As from our inference, null hypothesis was rejected. There is association between the two variables: respondents degree and income of family status. Meaning that there is dependency between respondents degree level and family income status at the age of 16.
The same story is seen in our proportion tables from above. We can see respondents who identified themselves at age 16 their family income was in the Far Below Average category, about 85% ended up with High School or Lt High School degree level. Moreover, we see this number decrease, as respondents who identified themselves with higher family income level. Then Below Average, 78%. Average 75%. Above average 56%. Far Above Average 56%. These are rough percentage approximations.
On the contrast, looking into most people who came with higher degrees also have higher income family incomes at age 16. 10% of Far below average identified with Bachelors or graduate level, 15% of below average, 17% of average, 36% of above average, 38% of far above average identified with Bachelors or graduate level.

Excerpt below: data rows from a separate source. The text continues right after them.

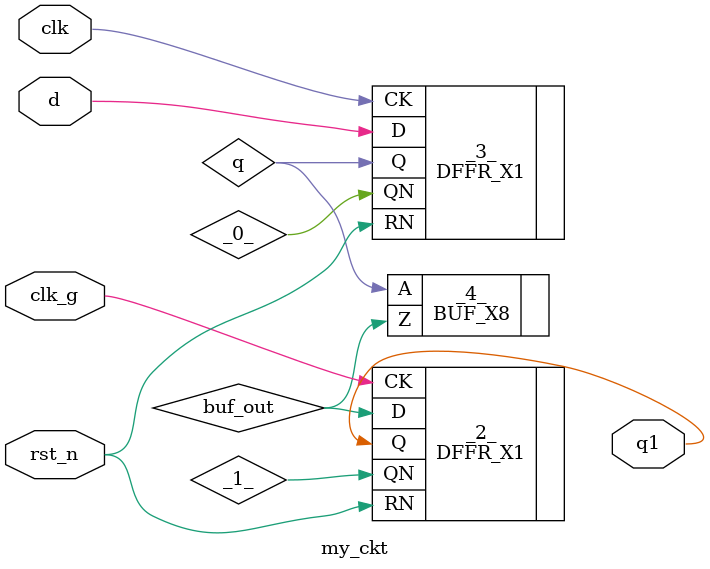
<source format=v>
/* Generated by Yosys 0.56+30 (git sha1 2d90e80b5, g++ 11.4.0-1ubuntu1~22.04 -fPIC -O3) */

module my_ckt(clk, clk_g, rst_n, d, q1);
  input clk;
  wire clk;
  input clk_g;
  wire clk_g;
  input rst_n;
  wire rst_n;
  input d;
  wire d;
  output q1;
  wire q1;
  wire _0_;
  wire _1_;
  wire buf_out;
  wire q;
  DFFR_X1 _2_ (
    .CK(clk_g),
    .D(buf_out),
    .Q(q1),
    .QN(_1_),
    .RN(rst_n)
  );
  DFFR_X1 _3_ (
    .CK(clk),
    .D(d),
    .Q(q),
    .QN(_0_),
    .RN(rst_n)
  );
  BUF_X8 _4_ (
    .A(q),
    .Z(buf_out)
  );
endmodule

</source>
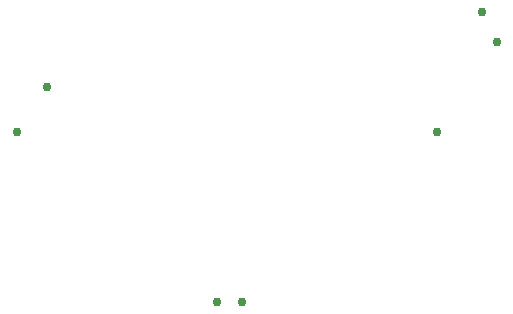
<source format=gbr>
G04 EAGLE Gerber RS-274X export*
G75*
%MOMM*%
%FSLAX34Y34*%
%LPD*%
%INVias*%
%IPPOS*%
%AMOC8*
5,1,8,0,0,1.08239X$1,22.5*%
G01*
%ADD10C,0.756400*%


D10*
X114300Y165100D03*
X139700Y203200D03*
X469900Y165100D03*
X304800Y20800D03*
X284000Y20800D03*
X520700Y241300D03*
X508000Y266700D03*
M02*

</source>
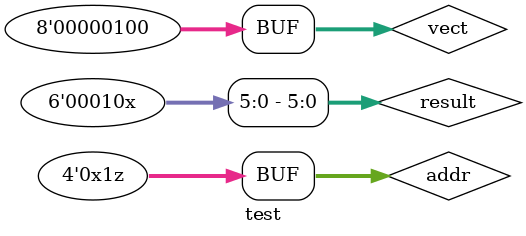
<source format=v>
/*
 * Copyright 2018 ISP RAS (http://www.ispras.ru)
 *
 * Licensed under the Apache License, Version 2.0 (the "License");
 * you may not use this file except in compliance with the License.
 * You may obtain a copy of the License at
 *
 *     http://www.apache.org/licenses/LICENSE-2.0
 *
 * Unless required by applicable law or agreed to in writing, software
 * distributed under the License is distributed on an "AS IS" BASIS,
 * WITHOUT WARRANTIES OR CONDITIONS OF ANY KIND, either express or implied.
 * See the License for the specific language governing permissions and
 * limitations under the License.
 */

// IEEE Std 1364-2005
//   5. Expressions
//    5.2 Operands
//      5.2.1 Vector bit-select and part-select addressing
//        Example 2 - The next example and the bullet items that follow it illustrate the
//        principles of bit addressing. The code declares an 8-bit reg called vect and
//        initializes it to a value of 4. The list describes how the separate bits of that vector
//        can be addressed.
module test;
  reg [7:0] vect;

  reg [3:0] addr;
  reg [7:0] result;

  initial begin
    vect = 4; // fills vect with the pattern 00000100
              // msb is bit 7, lsb is bit 0

    // If the value of addr is 2, then vect[addr] returns 1.
    addr = 2;
    result[0] = vect[addr];

    // If the value of addr is out of bounds, then vect[addr] returns x.
    addr = 123;
    result[0] = vect[addr];

    // If addr is 0, 1, or 3 through 7, vect[addr] returns 0.
    addr = 0;
    result[0] = vect[addr];

    // vect[3:0] returns the bits 0100.
    result[3:0] = vect[3:0];

    // vect[5:1] returns the bits 00010.
    result[5:1] = vect[5:1];

    // vect[expression that returns x] returns x.
    addr = 4'hX;
    result[0] = vect[addr];

    // vect[expression that returns z] returns x.
    addr = 4'hZ;
    result[0] = vect[addr];

    // If any bit of addr is x or z, then the value of addr is x.
    addr = 4'b0x1z;
    result[0] = vect[addr];
  end
endmodule

</source>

There can be confounding variables as to why the reason that is. Biases in how people answered the survey, it is hard to concretely define the variable incom16 as it is a subjective component where respondents rate how they compare to the “average” family. I think this can be losely interpreted by respondents as what they believe average.
Nonetheless I think it is very interesting where, respondent classifies themselves as higher status level of their family, in that respondent also answers with higher degree level. But this also plays into the social issue of is education equal among to all ? It would be interesting to further investigate into this in how family income associates with child’s degree level. There are many other research experiments possible looking into this.